▶ **DATA PROVIDED**
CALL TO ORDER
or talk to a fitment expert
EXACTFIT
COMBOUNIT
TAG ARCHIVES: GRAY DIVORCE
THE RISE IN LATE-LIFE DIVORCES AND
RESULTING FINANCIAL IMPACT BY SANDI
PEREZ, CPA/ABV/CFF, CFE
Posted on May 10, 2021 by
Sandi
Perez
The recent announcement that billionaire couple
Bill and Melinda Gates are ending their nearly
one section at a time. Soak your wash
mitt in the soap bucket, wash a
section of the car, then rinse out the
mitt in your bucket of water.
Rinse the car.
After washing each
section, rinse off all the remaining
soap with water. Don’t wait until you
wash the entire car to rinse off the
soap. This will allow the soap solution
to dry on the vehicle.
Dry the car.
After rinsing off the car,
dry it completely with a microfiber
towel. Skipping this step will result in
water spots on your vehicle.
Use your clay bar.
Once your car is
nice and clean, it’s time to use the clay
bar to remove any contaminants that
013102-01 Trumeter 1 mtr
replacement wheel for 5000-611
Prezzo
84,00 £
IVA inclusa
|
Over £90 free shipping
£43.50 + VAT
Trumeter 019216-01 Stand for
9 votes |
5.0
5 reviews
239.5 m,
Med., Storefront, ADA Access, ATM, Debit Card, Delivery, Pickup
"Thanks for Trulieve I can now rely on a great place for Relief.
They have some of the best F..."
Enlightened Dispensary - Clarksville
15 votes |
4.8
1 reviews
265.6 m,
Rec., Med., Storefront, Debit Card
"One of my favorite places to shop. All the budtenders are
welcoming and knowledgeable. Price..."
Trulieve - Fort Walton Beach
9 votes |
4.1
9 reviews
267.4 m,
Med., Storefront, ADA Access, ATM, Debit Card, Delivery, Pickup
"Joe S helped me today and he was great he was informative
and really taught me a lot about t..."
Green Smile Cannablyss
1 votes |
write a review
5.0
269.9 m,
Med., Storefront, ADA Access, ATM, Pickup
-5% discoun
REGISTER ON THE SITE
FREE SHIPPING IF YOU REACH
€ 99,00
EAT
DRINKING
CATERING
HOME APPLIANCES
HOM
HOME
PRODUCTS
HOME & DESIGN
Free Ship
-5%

▶ **WRITTEN TASK**
Report every line containing the string "vehicle" in the material.

▶ **RESULT OF THIS EXERCISE**
to dry on the vehicle.
water spots on your vehicle.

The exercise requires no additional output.